Muscle protein helps control blood sugar, revealing new link to diabetes
Study identifies a direct molecular link between skeletal muscle function and metabolic health.
A protein that helps skeletal muscles contract also plays a critical role in regulating blood sugar levels, according to a new study that uncovers an unexpected link between muscle function and metabolic health. Researchers at the Regional Centre for Biotechnology (RCB), Faridabad, found that mice lacking a muscle protein called myosin heavy chain-slow (MyHC-slow) developed impaired blood sugar control and diabetes-like symptoms. The defects were largely reversed using sulforaphane, a naturally occurring compound found in vegetables such as broccoli.
The findings provide a possible molecular explanation for the long-recognised association between physical inactivity, muscle deterioration and type 2 diabetes. They also identify the NRF2 pathway, the body’s key cellular antioxidant defence system, as a potential therapeutic target for metabolic disorders.
“Diabetes has become a massive global health problem, and physical inactivity plays a major role in its development,” said Dr. Sam J. Mathew, Professor at the Regional Centre for Biotechnology (RCB), Faridabad, and senior author of the study. “We wanted to understand how changes in skeletal muscle contribute to metabolic diseases and whether a specific muscle protein could influence whole-body glucose regulation.”
Skeletal muscle is one of the body’s largest sites for glucose utilisation and plays a central role in maintaining blood sugar balance. MyHC-slow is found in muscles used for activities such as standing, walking and endurance exercise, and helps muscles contract. Although these fibres are known to be metabolically important, the role of MyHC-slow in regulating whole-body metabolism had remained unclear.

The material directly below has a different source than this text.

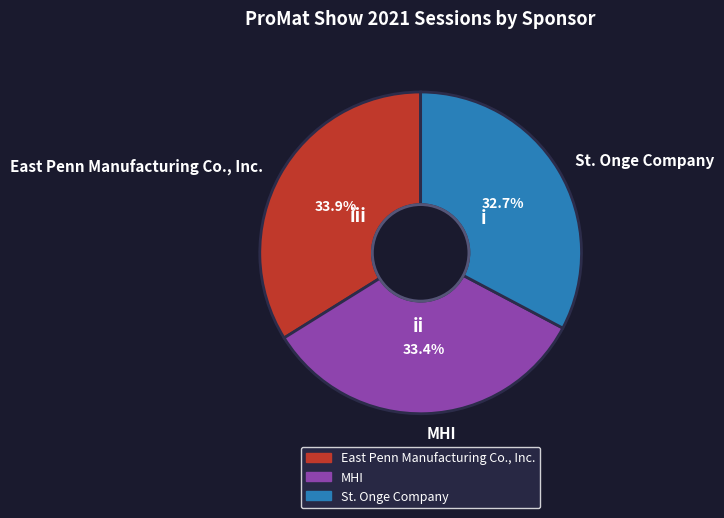

To the nearest percent, what is the combined percentage of St. Onge Company and East Penn Manufacturing Co., Inc.?

67%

To investigate this, the researchers generated mice in which MyHC-slow was selectively removed from skeletal muscle. The animals initially showed an unexpected increase in muscle size after birth, but this temporary adaptation was followed by progressive muscle degeneration, reduced force generation and metabolic abnormalities.
Further experiments showed that without MyHC-slow, muscle cells struggled to produce energy efficiently because their mitochondria were not functioning properly. As mitochondrial performance declined, harmful reactive oxygen species (ROS), commonly known as free radicals, accumulated inside muscle cells.
The researchers found that NRF2, which normally helps protect cells from oxidative stress, became much less active. This disrupted the body’s response to insulin and reduced levels of GLUT4, a protein that helps muscle cells take up sugar from the blood. The combined effect was systemic insulin resistance, a hallmark of type 2 diabetes.
“Deleting a single structural muscle protein could profoundly downregulate NRF2 signalling,” Dr. Mathew said. “This revealed an unexpected molecular bridge between muscle contractility and metabolic regulation.”
Importantly, treatment with sulforaphane, a natural NRF2 activator found in cruciferous vegetables such as broccoli, successfully reversed many of the defects observed in the mice. The treatment reduced oxidative stress, restored mitochondrial function and improved glucose regulation.
Independent experts say the findings significantly advance understanding of the relationship between muscle biology and metabolic disease.
“This is a very interesting piece of work,” said Dr. Sai Prasad Pydi, Associate Professor at the Indian Institute of Technology (IIT) Kanpur, who was not involved in the study. “The study elegantly connects skeletal muscle contractility with whole-body metabolic regulation and glucose homeostasis. The identification of the NRF2 pathway as a key mediator and the successful rescue of the phenotype through NRF2 activation make the findings significant from both mechanistic and therapeutic perspectives.”
Dr. Suchitra Devi Gopinath, Research Scientist at the BRIC-Translational Health Science and Technology Institute (THSTI), Faridabad, who was not associated with the research, said the work helps bridge an important gap in understanding how muscle structure influences metabolic health. “Using a slow-MyHC knockout mouse model, the researchers demonstrate how the loss of oxidative muscle fibres can impair glucose homeostasis and increase susceptibility to metabolic dysfunction, offering new insights into the development of type 2 diabetes,” she said.
The study suggests that keeping your muscles healthy helps your body control blood sugar better. Since muscle loss and inactivity are common as people age, get sick, or live a sedentary lifestyle, staying physically active can help lower the risk of problems like diabetes and other metabolic diseases.
However, the findings have so far been observed only in animals and need to be confirmed in humans. Researchers now plan to study muscle samples from people with diabetes and age-related muscle loss, while also exploring new treatments and how muscle health affects blood sugar regulation.
“Our findings show that maintaining muscle health is not simply important for movement,” Dr. Mathew said. “It is fundamental to the body’s ability to regulate glucose and maintain metabolic health.”
The study, published in the journal Science Advances, was conducted by Jaydeep Sharma, Somnath Mondal, Aparna Rai, Mahima Kumari, Anushree Bharadwaj and Sam J. Mathew of RCB, Faridabad.